Um minuto de silêncio às brigas que o ensino remoto não mostrou
Sim, este texto é sobre briga na escola. E também sobre tudo o que as crianças aprendem com elas.
texto Ivan Aguirra
Muito tem se falado sobre o ensino a distância na educação básica. Talvez seja por conta da minha bolha de convívio, mas ouço imensamente mais críticas do que elogios. A principal delas atende pelo nome de convivência física.
Se a escola é um dos primeiros ambientes de socialização longe do ambiente familiar, é por lá que desenvolvemos a autonomia para nossos pensamentos e sentimentos sobre pessoas que passamos a conhecer pouco a pouco, com valores diferentes dos nossos. Em nome dessa tal convivência, escolas de todo o mundo criaram regras e combinados, que, sem a validação e aderência dos próprios alunos, nunca davam certo ou corriam o risco de virar uma escola-quartel. O que nem todos percebem é que, justamente no atrito, no encontro com o outro, no ciúme do material escolar, na vontade de comer o lanche do amiguinho durante o recreio, é que se edificam pilares importantes da vida e da escola.
Nos meus tempos de escola era praxe: dia de aniversário era dia da famosa ovada na porta da escola. Como o cerco ao aniversariante acontecia do portão para fora, as lideranças escolares faziam vistas grossas àquela situação – muitas vezes constrangedora ao aniversariante. É certo que a cultura da ovada não era exclusiva da minha escola. Tão certo como saber que todos ali levavam aprendizados ou traumas daquele presente, a ponto de criarem seus próprios códigos de regulação e entretenimento, também era propício faltar no dia do próprio aniversário para que os valentões almoçassem omelete naquele dia.
Dessa cena o leitor pode se perguntar: mas isso não depende da escola para acontecer! As crianças e os jovens se encontram nas pracinhas do bairro, no salão da igreja, nos clubes e campinhos de futebol da rua. A escola não é e nunca foi o único espaço de convivência desses alunos. É só mais um ambiente em que esses indivíduos circulam ao longo da vida. Aqui está o ponto: se a escola é o espaço da convivência, antes disso, ela também é o espaço da aprendizagem formal. É compromisso dela se apropriar dos contextos, observar os códigos estabelecidos pelos grupos de alunos para transformar, sempre que possível, os conflitos, as picuinhas, as cenas de ciúme, os choros e as brigas em problematizações e em intervenção pedagógica.
A formação do indivíduo acontece e perpassa diariamente pelas histórias que ele vivencia dentro e fora da escola. Quando os pares se encontram nesse espaço de convivência, a instituição precisa ser também o ambiente de conciliação e formação humana. Isso em nada depende de ser uma escola reguladora e cheia de regras. Pelo contrário, uma instituição que coloca o aluno no centro é aquela que desperta o papel individual para a existência de um todo mais harmonioso. Isso se faz a partir de comitês e grêmios estudantis, em que cada vez mais os alunos entendem as razões e os benefícios reais da empatia.
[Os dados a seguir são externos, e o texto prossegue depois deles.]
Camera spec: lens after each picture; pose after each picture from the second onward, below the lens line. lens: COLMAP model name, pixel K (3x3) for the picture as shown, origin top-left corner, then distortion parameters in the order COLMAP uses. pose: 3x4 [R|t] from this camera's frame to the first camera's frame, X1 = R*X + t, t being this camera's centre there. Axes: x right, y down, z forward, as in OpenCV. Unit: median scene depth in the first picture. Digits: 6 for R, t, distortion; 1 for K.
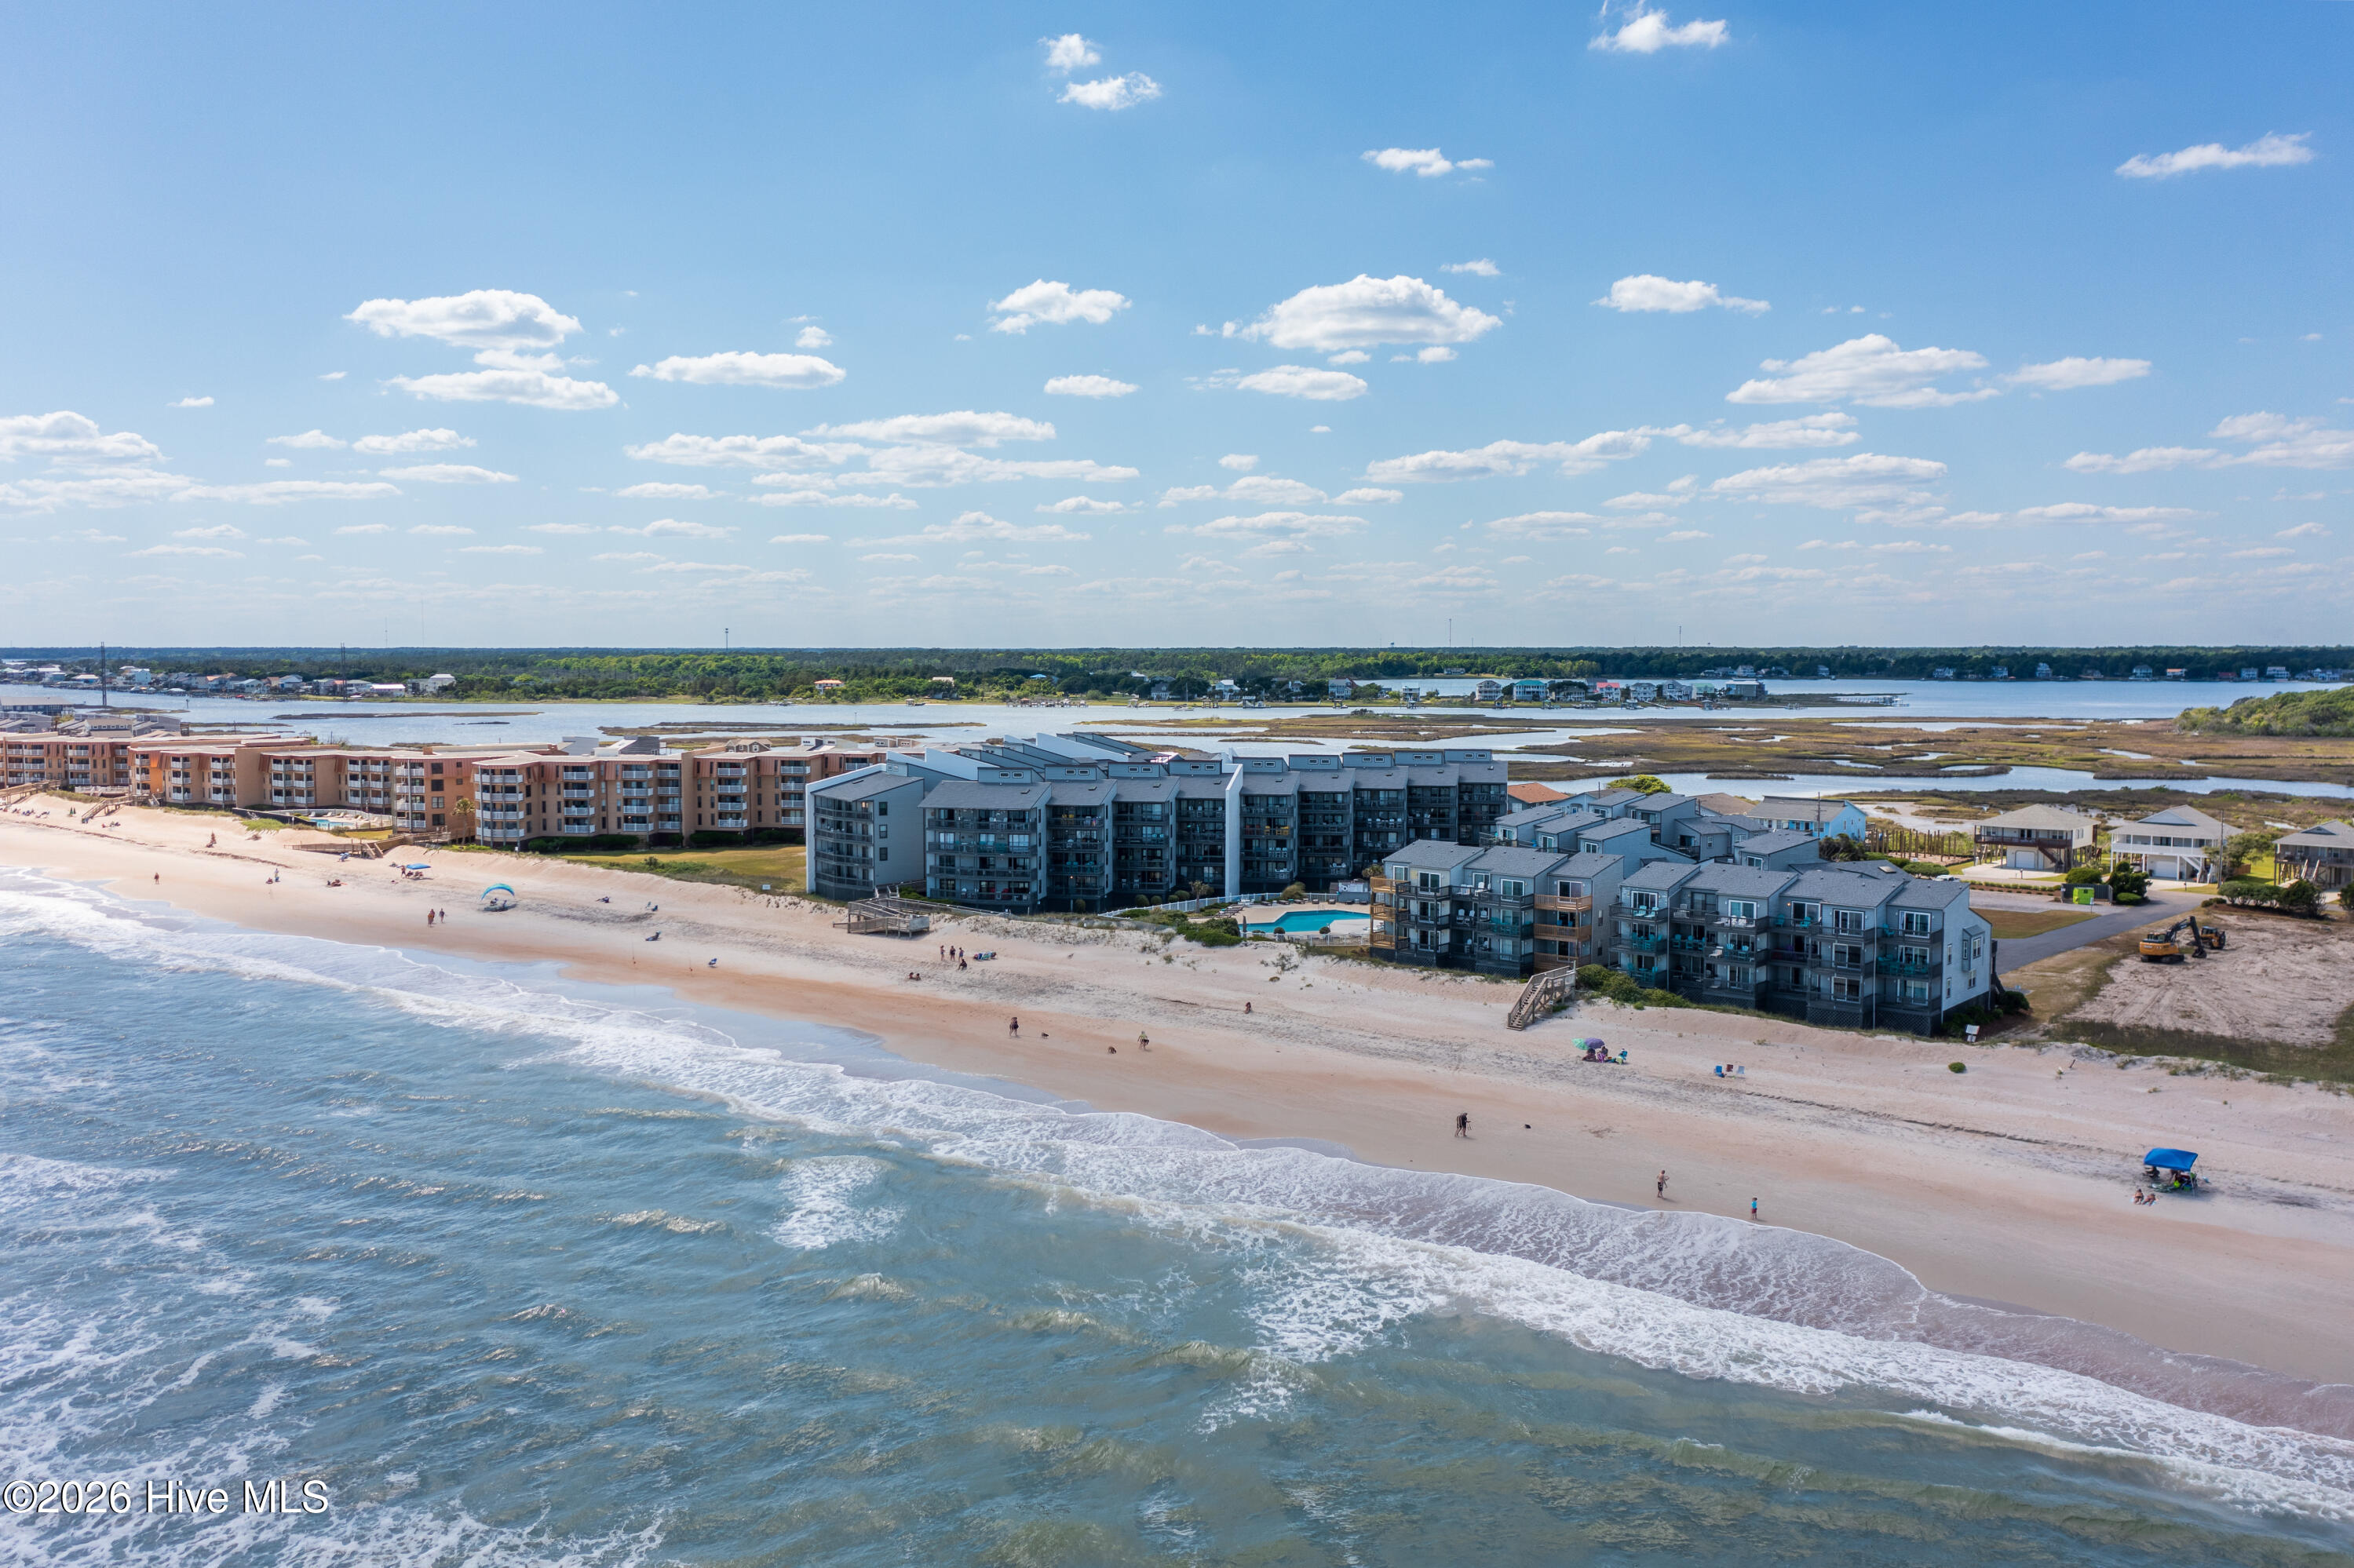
lens RADIAL K [[1869.3, 0, 1179.8], [0, 1869.3, 782.1], [0, 0, 1]] dist [0.006926, 0.015856]
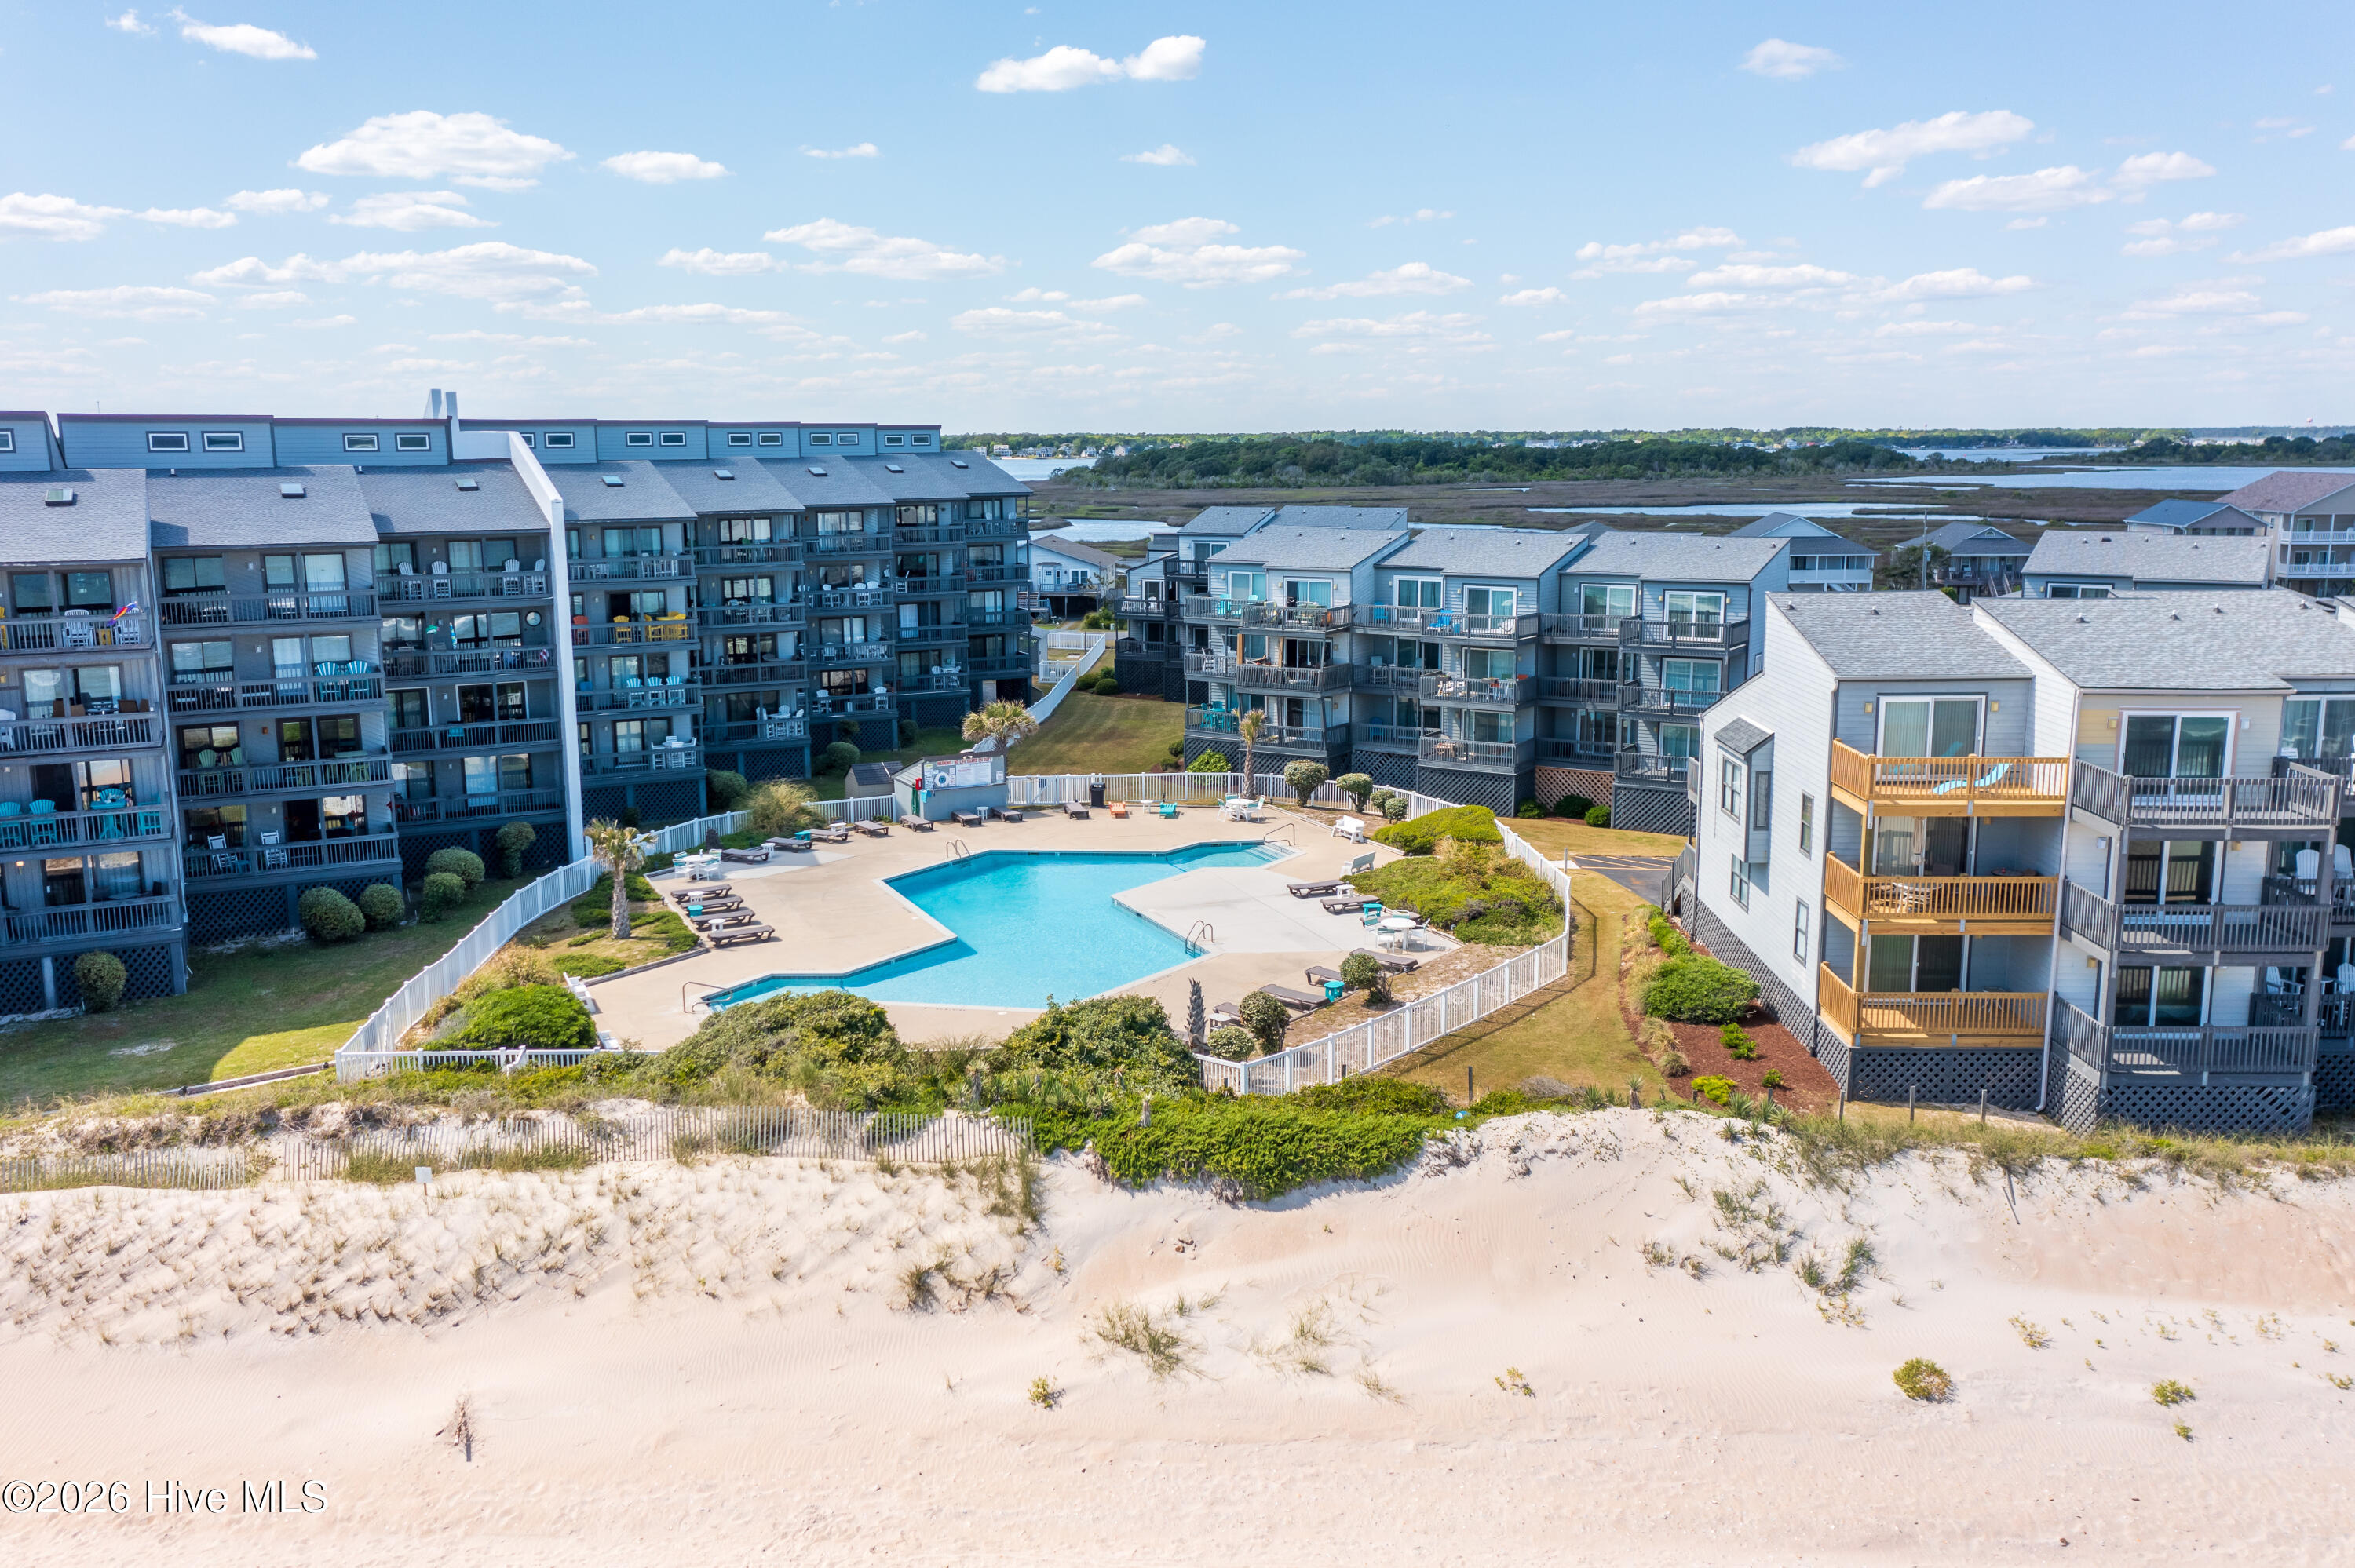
lens RADIAL K [[1898.0, 0, 1177.2], [0, 1898.0, 788.3], [0, 0, 1]] dist [0.007224, 0.016037]
pose [[0.791887, -0.116338, 0.599484, -0.100926], [0.050438, 0.990791, 0.125652, 0.020394], [-0.608582, -0.069265, 0.790462, 0.831401]]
O ensino a distância, com os ambientes digitais comandando o dia a dia das turmas, traz novos desafios para a convivência. Temos que entender as incubadoras sociais que cada escola representa e como é minimamente mais difícil organizar isso no ambiente estritamente digital. É hora de formar os alunos como verdadeiros cidadãos digitais, rompendo as barreiras entre o físico e o virtual. Todos nós sabemos como é complexo administrar questões de cyberbullying, que, muitas vezes, nos fogem aos olhos e ao controle. Mas não podemos nos burlar do que ocorre para além dos nossos muros. Eles não existem mais…
Que tal começar ouvindo o que nossos muros imaginários falam sobre nossa escola? Vamos quebrar mais essa barreira?